James raised an eyebrow at her, surprised. She had never gotten him a present before and he wasn’t expecting her to start now. She nudged him, encouraging him to open the gift. “Dungbombs?” James asked incredulously as he sifted through the tissue paper to reveal a package from Zonko’s.

“For your pranks,” Lily explained.

“You hate our pranks.”

“Yeah but I know they make you happy.”

Oh—that was not what he had expected her to say. “Thank you. Really,” he said as genuinely as he could muster. A comfortable silence settled between them. There weren’t a lot of people James felt comfortable just sitting with but felt comfortable with her.

“Congrats on your soul mark by the way. It really is beautiful,” she said after several minutes had passed.

“Oh, I—thanks.” James shrugged and looked down at his arm which was currently covered by long sleeves. He was quiet for a moment, then “I know you don’t like to talk about it but do you…” James had been curious ever since she had her fifteenth birthday back in January, but everyone had been shot down when they asked her. Peter said it was probably because she didn’t get one. He knew he had a slim chance of her answering now, but—

“Yeah, I do.” James looked her over but couldn’t catch a glimpse of it peeking out from under her clothes. Must be somewhere hidden, he thought.

“Oh, congrats to you too then.”

“Thanks,” she said then looked out onto the grounds and then to the sky above them. James followed her gaze. The overcast from earlier in the day had dispersed and the night was clear. The moon was a crescent in the sky. “You know it really is a shame ours don’t match. I was just starting to fancy you.”

“Really?” he said, bumping her lightly with his shoulder. They were sitting close; James could smell soap and Mary’s infamous vanilla body lotion on her skin despite the strength of the petrichor from the morning’s rainfall. “Well, we can still try, right? You’re the one always saying how arbitrary the whole soul mate thing is.”

“James.” Lily sighed. “I don’t see this ending in anything other than heartbreak.”

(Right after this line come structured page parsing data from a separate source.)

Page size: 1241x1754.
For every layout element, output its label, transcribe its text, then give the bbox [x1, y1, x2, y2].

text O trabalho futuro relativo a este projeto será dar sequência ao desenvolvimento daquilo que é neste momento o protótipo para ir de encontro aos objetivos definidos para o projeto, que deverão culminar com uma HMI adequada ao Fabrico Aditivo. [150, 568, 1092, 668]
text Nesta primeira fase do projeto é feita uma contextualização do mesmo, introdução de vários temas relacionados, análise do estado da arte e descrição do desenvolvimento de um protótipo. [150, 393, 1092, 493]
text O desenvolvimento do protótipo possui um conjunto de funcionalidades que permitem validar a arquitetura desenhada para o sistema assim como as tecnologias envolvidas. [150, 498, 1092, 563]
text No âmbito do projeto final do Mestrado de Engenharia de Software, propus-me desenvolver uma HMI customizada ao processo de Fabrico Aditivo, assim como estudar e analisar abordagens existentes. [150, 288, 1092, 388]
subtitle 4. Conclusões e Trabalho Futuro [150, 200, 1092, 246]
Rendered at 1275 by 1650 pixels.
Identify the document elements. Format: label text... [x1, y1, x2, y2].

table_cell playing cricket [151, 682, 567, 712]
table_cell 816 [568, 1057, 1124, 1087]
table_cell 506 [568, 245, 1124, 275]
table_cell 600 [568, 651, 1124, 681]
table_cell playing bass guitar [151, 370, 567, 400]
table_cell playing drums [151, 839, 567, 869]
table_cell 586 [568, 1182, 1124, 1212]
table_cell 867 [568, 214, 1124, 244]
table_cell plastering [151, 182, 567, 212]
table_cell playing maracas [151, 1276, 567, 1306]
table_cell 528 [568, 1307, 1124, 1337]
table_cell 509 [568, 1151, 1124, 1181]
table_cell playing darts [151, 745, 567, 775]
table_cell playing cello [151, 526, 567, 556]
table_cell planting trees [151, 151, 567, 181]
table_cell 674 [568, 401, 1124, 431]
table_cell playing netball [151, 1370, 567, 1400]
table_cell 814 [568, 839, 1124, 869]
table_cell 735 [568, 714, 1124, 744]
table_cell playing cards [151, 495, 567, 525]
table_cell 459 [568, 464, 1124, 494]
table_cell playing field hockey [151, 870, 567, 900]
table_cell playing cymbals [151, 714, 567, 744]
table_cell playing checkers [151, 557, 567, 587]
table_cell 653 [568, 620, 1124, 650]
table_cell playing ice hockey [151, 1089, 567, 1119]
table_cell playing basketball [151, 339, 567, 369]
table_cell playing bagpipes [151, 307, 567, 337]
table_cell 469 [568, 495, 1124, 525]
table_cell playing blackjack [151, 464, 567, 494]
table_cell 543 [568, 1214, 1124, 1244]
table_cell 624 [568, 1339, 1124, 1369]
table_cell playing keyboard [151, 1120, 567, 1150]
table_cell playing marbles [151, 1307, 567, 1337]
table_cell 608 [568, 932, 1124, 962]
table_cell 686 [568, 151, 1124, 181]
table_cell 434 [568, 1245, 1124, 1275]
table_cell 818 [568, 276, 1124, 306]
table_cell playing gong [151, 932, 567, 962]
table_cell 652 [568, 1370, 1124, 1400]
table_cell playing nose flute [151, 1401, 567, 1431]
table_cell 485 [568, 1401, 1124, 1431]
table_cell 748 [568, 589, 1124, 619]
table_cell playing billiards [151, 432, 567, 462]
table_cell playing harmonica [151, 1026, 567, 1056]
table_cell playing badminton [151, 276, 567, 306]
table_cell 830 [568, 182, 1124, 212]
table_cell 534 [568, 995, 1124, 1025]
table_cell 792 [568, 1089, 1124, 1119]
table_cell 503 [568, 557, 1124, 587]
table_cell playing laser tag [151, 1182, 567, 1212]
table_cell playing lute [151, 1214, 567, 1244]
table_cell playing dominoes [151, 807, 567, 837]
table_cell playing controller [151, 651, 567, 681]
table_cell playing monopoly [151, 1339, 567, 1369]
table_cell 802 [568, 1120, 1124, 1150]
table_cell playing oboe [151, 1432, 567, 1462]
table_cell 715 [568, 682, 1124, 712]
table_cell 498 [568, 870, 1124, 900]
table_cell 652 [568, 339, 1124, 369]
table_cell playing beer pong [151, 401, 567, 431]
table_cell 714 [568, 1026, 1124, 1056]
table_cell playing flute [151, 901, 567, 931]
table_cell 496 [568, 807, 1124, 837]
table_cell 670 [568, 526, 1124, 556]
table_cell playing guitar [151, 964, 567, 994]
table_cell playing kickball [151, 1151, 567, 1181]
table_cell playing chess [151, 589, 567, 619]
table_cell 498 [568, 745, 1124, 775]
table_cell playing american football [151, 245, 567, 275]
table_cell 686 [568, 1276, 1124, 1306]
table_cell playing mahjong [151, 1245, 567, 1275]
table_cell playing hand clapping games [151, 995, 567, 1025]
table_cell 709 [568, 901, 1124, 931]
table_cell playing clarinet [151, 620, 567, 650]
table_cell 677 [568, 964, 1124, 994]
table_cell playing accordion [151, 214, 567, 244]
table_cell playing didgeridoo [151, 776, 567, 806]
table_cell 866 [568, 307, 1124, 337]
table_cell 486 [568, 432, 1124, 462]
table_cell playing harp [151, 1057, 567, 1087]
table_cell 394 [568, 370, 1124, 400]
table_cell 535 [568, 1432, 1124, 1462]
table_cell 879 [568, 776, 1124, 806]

“Isn’t heartbreak a part of life?” He tried but didn’t get a response. He never thought he would ever get a chance with her but now the possibility was slipping through his fingers like sand. “I guess you’re right,” he finally said.

“I would like for us to be friends, James.”

Aren’t we already? He wanted to say but kept that thought to himself. “Yeah, of course, Evans.”

Lily turned her head and gave him a quick peck on the cheek that made his neck break out in a flush. “See you later, Potter,” she said and then got up and left him alone in the astronomy tower. Her scent and the feeling of her lips on his cheek lingered after she left.

James stayed up there by himself for what felt like hours, lost in thought, replaying the events of the day. The sky had turned a lighter shade of blue, which meant the sun had started to rise somewhere in the distance, by the time he decided it was time to go back to the dorms. He made the walk back to Gryffindor Tower at a sluggish pace, without any concern about running into Filch or any early-rising professors. Detention was the last thing on his mind.

The Fat Lady was snoring when he got back to the portrait hole, and he had to knock briskly on her frame to wake her up. She grumbled and let him in with her eyes still half closed. Peter was passed out on one of the couches in the common room, as were a couple of other students. He didn’t bother to wake the other boy up; he would be fine there for one night.

He slipped back into the dorm as quietly as he could. Sirius and Remus were asleep on Remus’s bed together, after obviously drifting off to bed in a drunken stupor. If James had been in a better mood he would have snapped a picture for them to laugh about later. They looked ridiculous with their jeans and trainers still on, Remus hanging almost a whole foot off the bed.

James stripped down to his shorts and forwent brushing his teeth. He pulled back his bed curtains to see the pile of gifts from his friends and his quidditch jumper folded neatly on top of his rumpled duvet.